Wynn Bullock was profoundly inspired by fellow photographer Edward Weston whom he met in 1948. Weston’s early mentorship guided Bullock's reverent visual explorations of the landscape around the Central Coast of California. He began introducing the human figure into his landscape photography in the 1950s, and this proved to be instrumental in developing his own unique voice as an artist. What emerged was a vision of human beings nested within a natural world that is at once wondrous and mysterious. 

Bullock said that by photographing figures within his landscapes “I stopped thinking in terms of objects. I was seeing things instead as dynamic events, unique in their own beings yet also related and existing together within a universal context of energy and change.” Bullock’s pictures are both tied to a particular time and place while at the same time speaking in universal terms. His embrace of nature as a source of profound truths is indelibly linked to the artistic communities that were drawn to the rugged beauty of the coastal landscape around Big Sur in California.

Wynn Bullock’s photographs offer us wise counsel — suggesting that to seek to understand nature is to seek to understand ourselves, and that true harmony is embracing the truth that we are one and the same thing.

 

Wynn Bullock (1902–1975) was born in Chicago, Illinois and raised in South Pasadena, California. During the mid-1920s, while performing as a concert singer in Europe, he became fascinated with the photographs of Man Ray and Lazlo Moholy-Nagy.

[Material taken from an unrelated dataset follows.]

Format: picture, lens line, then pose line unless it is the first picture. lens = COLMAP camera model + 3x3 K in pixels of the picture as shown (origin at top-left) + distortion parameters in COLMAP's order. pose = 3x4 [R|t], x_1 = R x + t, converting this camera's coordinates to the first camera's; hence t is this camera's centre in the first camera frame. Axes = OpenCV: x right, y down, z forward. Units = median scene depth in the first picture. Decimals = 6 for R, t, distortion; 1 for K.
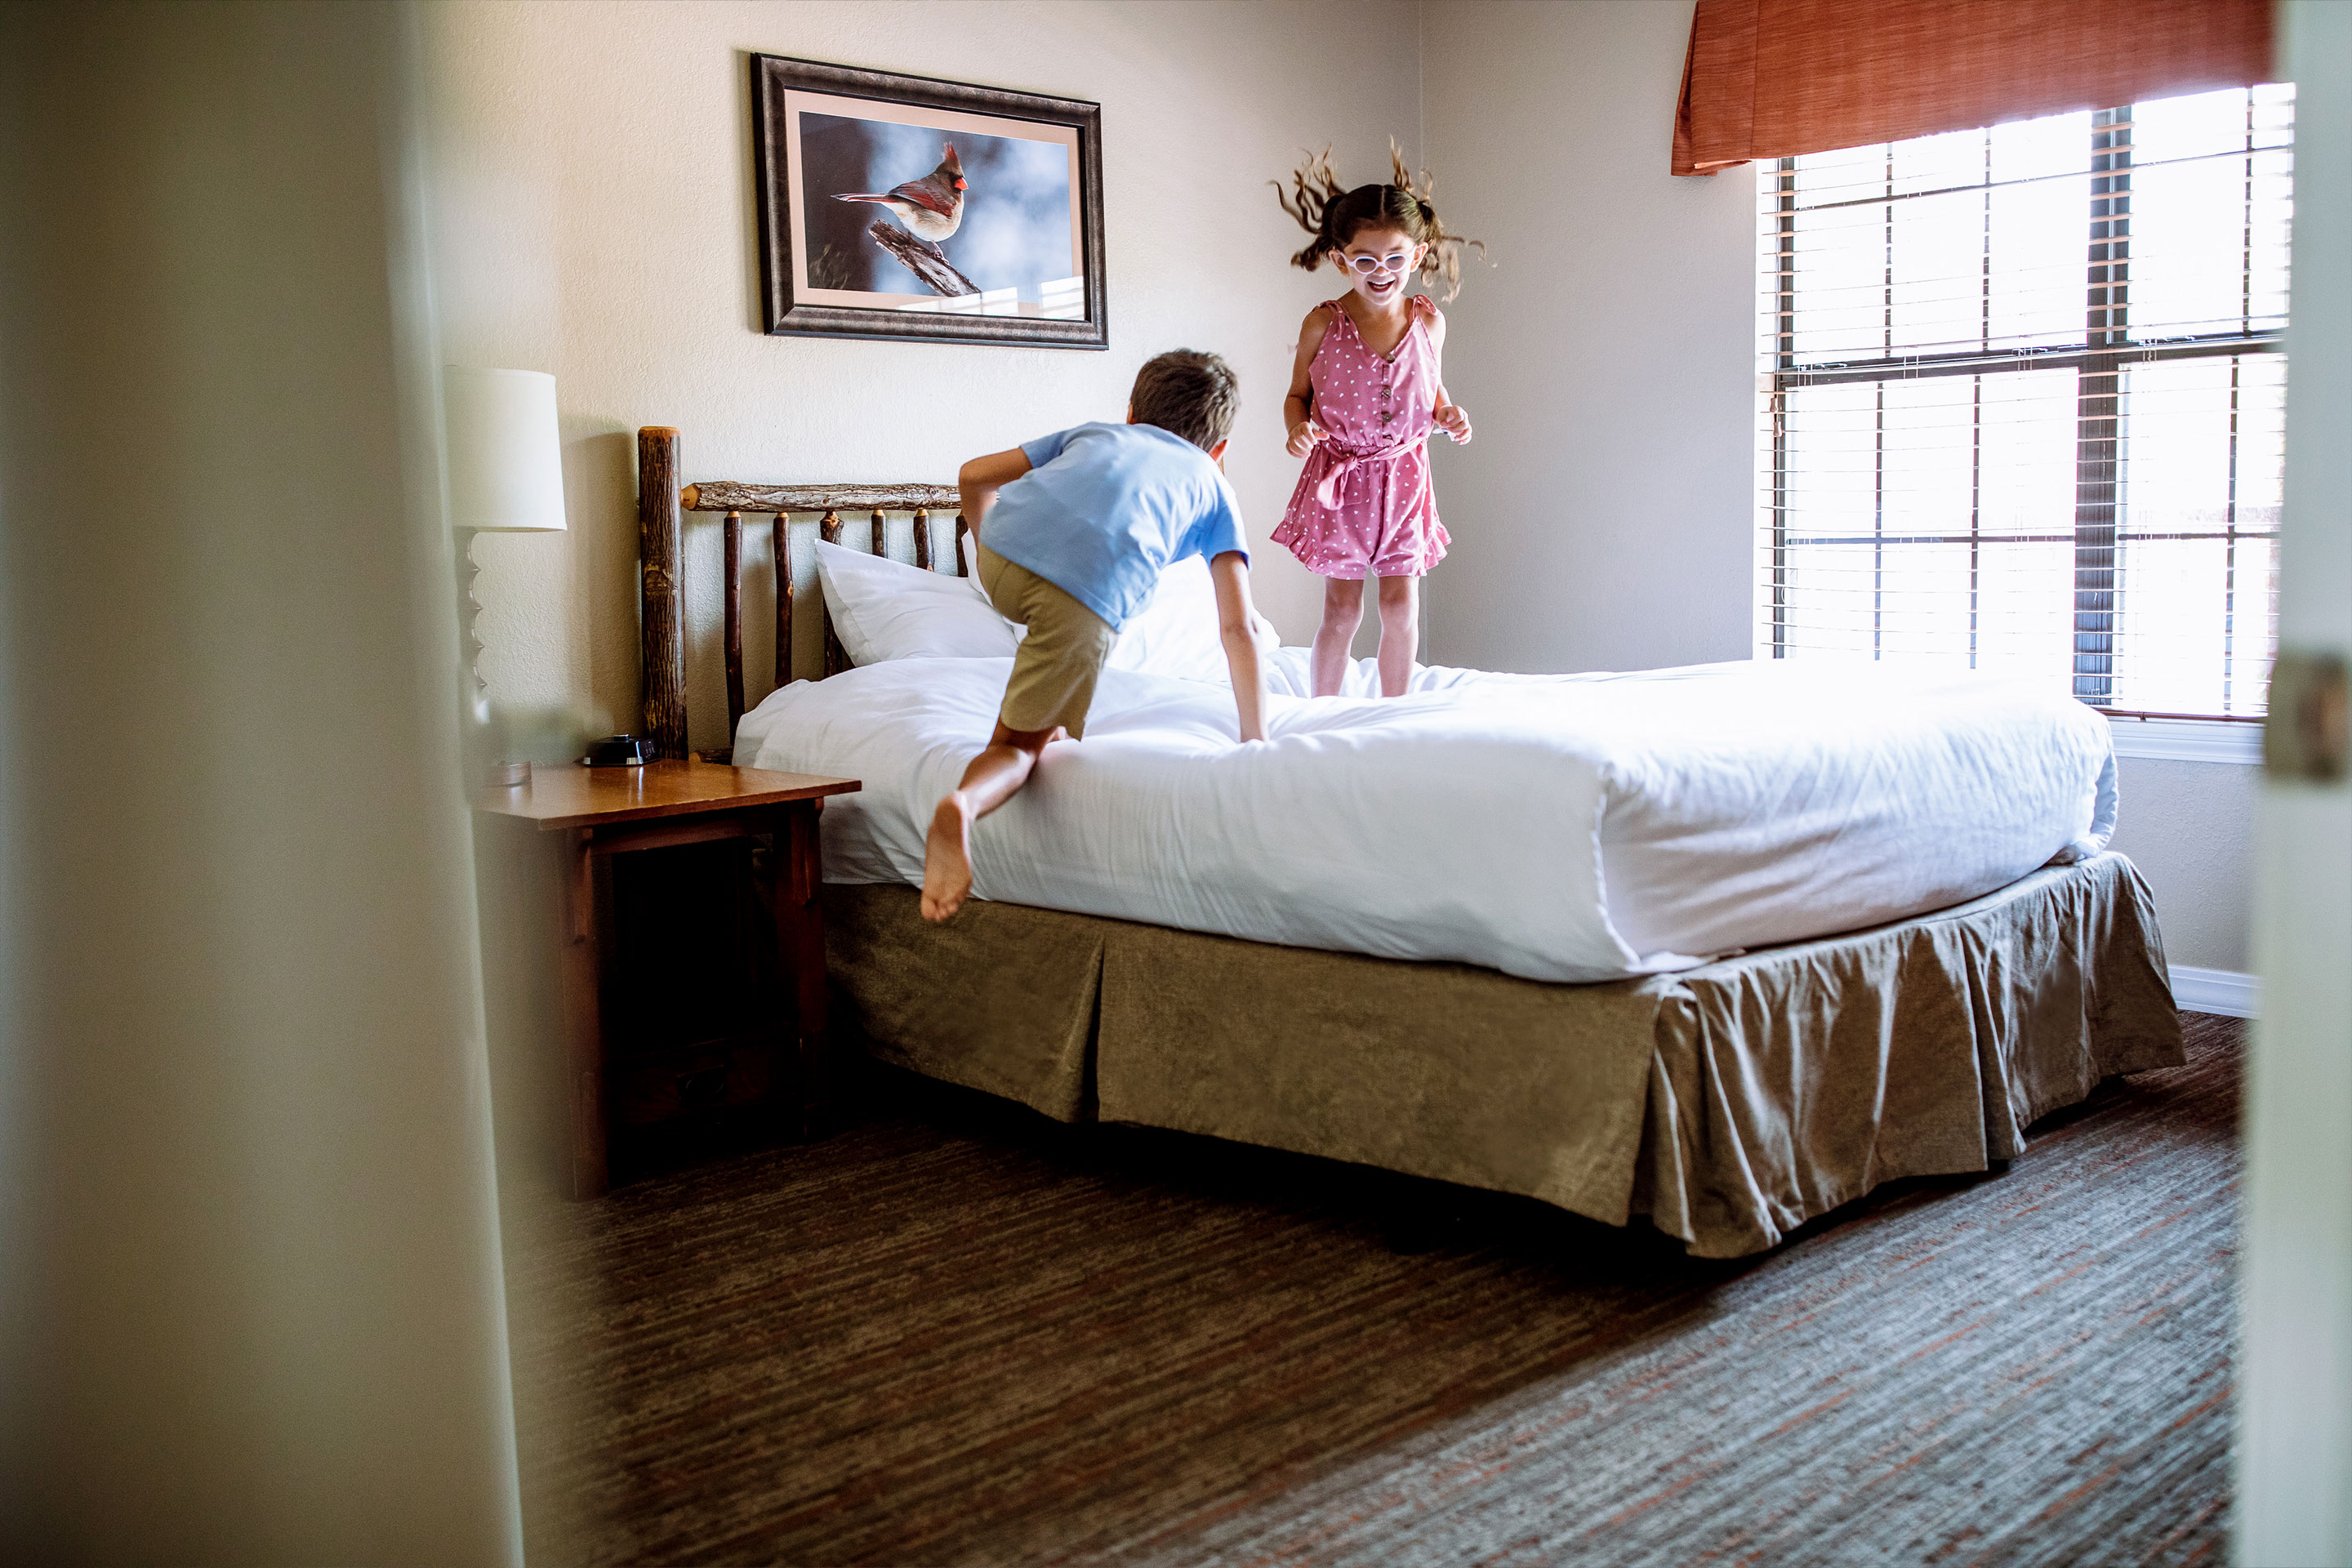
lens RADIAL K [[2252.9, 0, 1176.0], [0, 2252.9, 784.0], [0, 0, 1]] dist [0.005790, 0.003340]
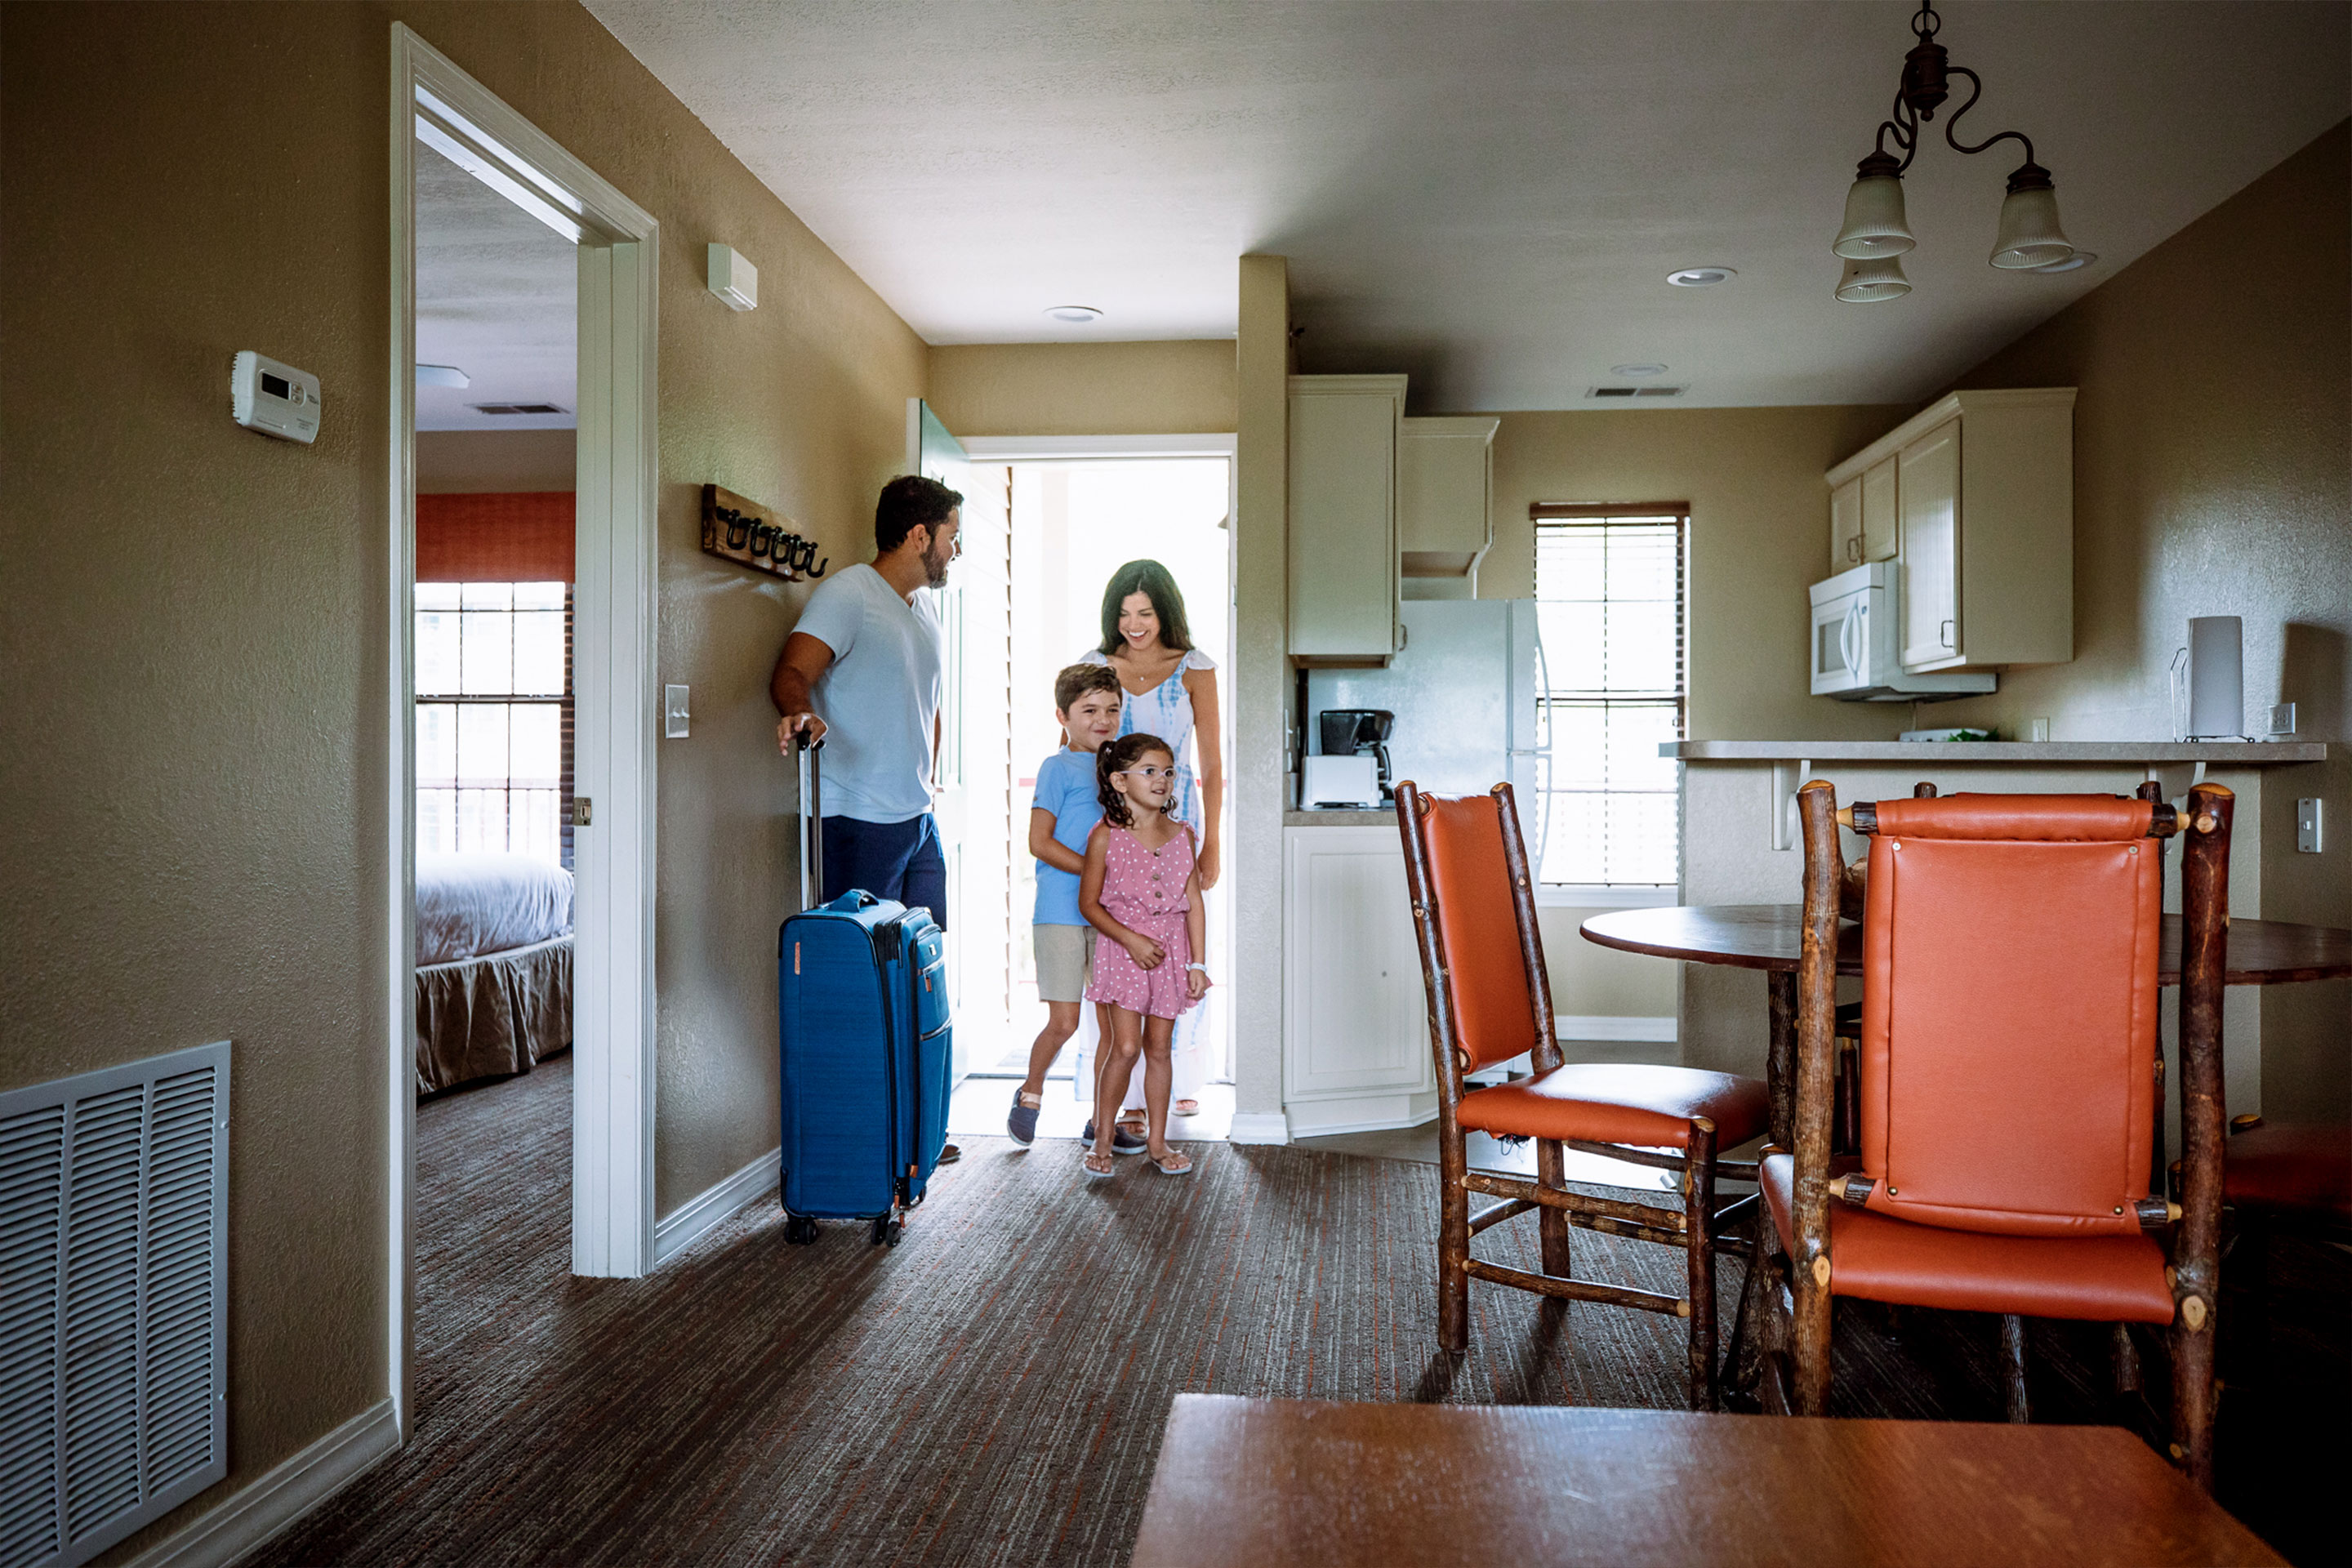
lens RADIAL K [[1768.6, 0, 1176.0], [0, 1768.6, 784.0], [0, 0, 1]] dist [0.003577, 0.001302]
pose [[0.764362, 0.026200, 0.644254, -0.259593], [0.049584, 0.993827, -0.099244, 0.091694], [-0.642878, 0.107803, 0.758345, -0.723165]]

Bullock bought a simple box camera and began shooting pictures of his own.

In 1938 Bullock enrolled at the Los Angeles Art Center School. His work received early recognition in 1941, when the Los Angeles County Museum of Art staged his first solo exhibition.  Bullock achieved international recognition when, in 1955, two of his photographs were selected by curator Edward Steichen for MoMA’s famous Family of Man exhibition in 1955. The exhibition traveled to the Corcoran Gallery in Washington, D.C., and his photographs Let There Be Light, and Child in Forest, became known as some of the exhibition’s most memorable images. By the end of that decade, his work was widely exhibited and published worldwide.

Bullock was one of the five founding photographers whose archives established the Center for Creative Photography in 1975. Recognized as a master mid-twentieth century artist, his work is also featured in the permanent collections of over a hundred institutions throughout the world.